Lisa hates American football because she's from Romania and doesn't get it. But she does like food and talk and catching up.
"The Big Game" Party Food
We had Buffalo Chicken Wing dip (awesome, I did make that), chips (almost gone. The green ones are cilantro lime by Mission Chips. Yum) Blue cheese dressing (as dip), ranch dressing (as dip) and homemade salsa. Yup. Went to a lot of work for this one. (Drip sarcasm all over that last sentence and eat with a dash of vinegar.) The blue cheese dressing was a huge hit with Greg whose wife hates blue cheese and therefore doesn't buy the dressing. I always manage to pick something to serve when the Schaefers come over that Greg loves but doesn't get often.
Carolyn brought a plate of shrimp and crackers and cocktail sauce as well as an awesome Raspberry Zinger cake. I made brownies. Not from a box. There used to be a lot of shrimp on that plate. Those are the pink things hiding up in the right section. They didn't want their picture taken. There are people like that in every group. Annoying.
Bernadette and Jeff brought rumaki - the water chestnuts wrapped in bacon and baked with sauce on them. They were GONE before I thought to take pics, and didn't think an empty and clean crockpot would be exactly artful. Or whatev'.
Son Daniel brought and cut up a melon so we would have some healthy, fibrous food to eat. Well, I did have a plate of broccoli, carrots and zucchini, and a bowl of celery. There was not one item left from those, either. My son, who was raised on NO SUGAR or CHOCOLATE for the first 2 years of his life, and very little thereafter; who ate WHOLE GRAIN EVERYTHING FROM THE WOMB UP and NEVER ate a meal at my house that didn't include AT LEAST one vegetable, and rarely (if ever) included opening a box or can unless it was Uncle Ben's rice or tomato sauce or something like that, thinks I don't serve healthy food ever and assumes that I will have only fatty, sugary, and non-fibrous foods when I cook or serve meals/parties. That's because he has discovered for himself what I taught him passively all those years about good eating. Just because in the past 5 years I have grown weary of meal planning and cooking...Geez.

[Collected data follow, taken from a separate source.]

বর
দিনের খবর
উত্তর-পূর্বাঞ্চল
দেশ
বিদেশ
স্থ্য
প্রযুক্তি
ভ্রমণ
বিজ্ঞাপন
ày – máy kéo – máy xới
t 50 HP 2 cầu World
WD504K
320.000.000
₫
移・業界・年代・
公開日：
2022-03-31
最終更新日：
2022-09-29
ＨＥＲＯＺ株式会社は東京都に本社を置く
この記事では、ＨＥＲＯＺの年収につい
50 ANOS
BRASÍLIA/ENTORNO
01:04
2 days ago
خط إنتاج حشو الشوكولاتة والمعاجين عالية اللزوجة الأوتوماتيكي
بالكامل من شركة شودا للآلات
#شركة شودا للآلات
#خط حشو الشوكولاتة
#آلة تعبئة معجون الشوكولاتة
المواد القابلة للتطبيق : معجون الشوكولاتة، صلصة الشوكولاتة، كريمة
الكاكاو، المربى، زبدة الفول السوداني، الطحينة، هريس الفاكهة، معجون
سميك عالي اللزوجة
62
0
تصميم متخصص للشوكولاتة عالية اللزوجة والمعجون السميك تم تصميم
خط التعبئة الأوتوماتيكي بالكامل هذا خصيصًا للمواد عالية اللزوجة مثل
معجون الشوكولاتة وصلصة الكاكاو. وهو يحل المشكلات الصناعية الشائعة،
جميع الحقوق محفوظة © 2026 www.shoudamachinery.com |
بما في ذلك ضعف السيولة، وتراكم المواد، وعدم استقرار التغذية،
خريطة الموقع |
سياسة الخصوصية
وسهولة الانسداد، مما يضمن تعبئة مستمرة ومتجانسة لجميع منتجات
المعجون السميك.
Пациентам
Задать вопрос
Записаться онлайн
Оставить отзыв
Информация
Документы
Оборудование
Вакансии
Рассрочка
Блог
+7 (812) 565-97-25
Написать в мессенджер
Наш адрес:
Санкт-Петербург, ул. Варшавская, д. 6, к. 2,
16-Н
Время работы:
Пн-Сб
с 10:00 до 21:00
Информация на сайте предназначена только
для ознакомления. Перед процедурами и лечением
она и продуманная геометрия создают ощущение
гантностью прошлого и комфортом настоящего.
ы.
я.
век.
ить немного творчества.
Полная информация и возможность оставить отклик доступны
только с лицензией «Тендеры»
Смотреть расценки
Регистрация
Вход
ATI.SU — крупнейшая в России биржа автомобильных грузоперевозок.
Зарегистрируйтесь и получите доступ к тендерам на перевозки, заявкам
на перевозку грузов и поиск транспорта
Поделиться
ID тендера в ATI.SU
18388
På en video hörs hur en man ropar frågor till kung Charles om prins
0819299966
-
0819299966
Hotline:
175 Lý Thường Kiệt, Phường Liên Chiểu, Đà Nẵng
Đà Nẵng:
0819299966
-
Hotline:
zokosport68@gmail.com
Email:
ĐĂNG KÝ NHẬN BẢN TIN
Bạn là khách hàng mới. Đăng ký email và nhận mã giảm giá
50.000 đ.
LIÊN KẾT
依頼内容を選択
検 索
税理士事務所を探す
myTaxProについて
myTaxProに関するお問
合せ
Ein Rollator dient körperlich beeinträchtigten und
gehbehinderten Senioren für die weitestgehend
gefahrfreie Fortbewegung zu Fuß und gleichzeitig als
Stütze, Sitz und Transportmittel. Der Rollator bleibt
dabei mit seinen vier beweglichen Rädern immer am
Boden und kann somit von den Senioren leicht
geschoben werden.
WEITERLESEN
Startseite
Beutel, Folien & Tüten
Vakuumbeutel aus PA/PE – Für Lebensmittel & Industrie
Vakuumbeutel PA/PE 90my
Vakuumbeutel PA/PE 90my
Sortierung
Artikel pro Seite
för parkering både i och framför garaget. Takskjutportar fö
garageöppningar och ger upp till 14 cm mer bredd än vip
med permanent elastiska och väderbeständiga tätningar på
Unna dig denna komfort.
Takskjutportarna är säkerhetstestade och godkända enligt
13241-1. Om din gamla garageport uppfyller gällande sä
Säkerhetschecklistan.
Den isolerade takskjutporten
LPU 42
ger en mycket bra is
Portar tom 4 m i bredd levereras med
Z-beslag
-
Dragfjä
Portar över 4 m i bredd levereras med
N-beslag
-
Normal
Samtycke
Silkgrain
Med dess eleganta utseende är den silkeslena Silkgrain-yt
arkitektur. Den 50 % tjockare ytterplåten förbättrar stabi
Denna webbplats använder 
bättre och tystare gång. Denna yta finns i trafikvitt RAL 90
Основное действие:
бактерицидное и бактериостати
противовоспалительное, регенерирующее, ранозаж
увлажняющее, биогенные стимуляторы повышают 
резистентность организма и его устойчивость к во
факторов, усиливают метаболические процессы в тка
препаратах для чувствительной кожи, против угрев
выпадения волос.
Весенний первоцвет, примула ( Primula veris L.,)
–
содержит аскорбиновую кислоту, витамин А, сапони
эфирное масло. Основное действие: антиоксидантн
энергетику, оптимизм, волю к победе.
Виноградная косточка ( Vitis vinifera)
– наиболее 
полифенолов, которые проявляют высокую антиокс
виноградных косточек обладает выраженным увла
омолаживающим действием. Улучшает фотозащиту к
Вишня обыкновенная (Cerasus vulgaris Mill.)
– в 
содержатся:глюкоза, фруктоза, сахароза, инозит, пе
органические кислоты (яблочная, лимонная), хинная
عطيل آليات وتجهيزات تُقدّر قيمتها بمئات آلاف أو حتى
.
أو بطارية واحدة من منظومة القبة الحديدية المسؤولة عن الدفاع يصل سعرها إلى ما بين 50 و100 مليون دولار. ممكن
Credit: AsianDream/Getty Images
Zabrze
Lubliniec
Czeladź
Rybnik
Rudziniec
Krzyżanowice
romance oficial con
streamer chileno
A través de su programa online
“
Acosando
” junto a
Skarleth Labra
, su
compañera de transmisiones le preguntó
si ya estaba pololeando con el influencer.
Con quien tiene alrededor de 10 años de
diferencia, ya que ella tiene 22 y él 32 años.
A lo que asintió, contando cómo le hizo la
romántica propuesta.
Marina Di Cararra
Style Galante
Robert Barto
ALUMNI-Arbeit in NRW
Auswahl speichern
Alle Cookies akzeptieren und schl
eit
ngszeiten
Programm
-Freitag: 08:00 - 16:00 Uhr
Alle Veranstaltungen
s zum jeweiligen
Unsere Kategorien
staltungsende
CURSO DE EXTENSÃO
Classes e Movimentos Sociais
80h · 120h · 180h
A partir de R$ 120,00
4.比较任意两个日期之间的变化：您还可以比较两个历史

Overall, I consider it successful if: everyone got enough to eat without being stuffed and there were no leftovers. They did and there weren't.
22 January 2009
Deer Junction
I personally seem never to be able to actually see these rabbits with long legs, noses and tails, but I have spoken to actual people in my family who have. All the tracks in the snow tell the story, though. While I am peacefully fighting bad guys, having babies or unplugging monstrous plugged toilets during the night (think about it. The answer will come), the white tail deer are carousing in my neighborhood.
Here is a picture of the OTHER robin's hiney, (NOT a racial slur, it's hiney because it's short for HIND END) because he is being obnoxious. This was taken January 22, 2009. In IOWA. In all fairness, today the temp got up to 34. But these guys have been around for a while - since the first of the year.
On another other side note, Mr. Falcon was back today. Possibly. Hero hubby saw something but wasn't sure. I tend to err on the side of throwing caution to the wind, so I am going to say that my hypothesis is correct, and Mr. Falcon shows up once a month to hunt in this general area.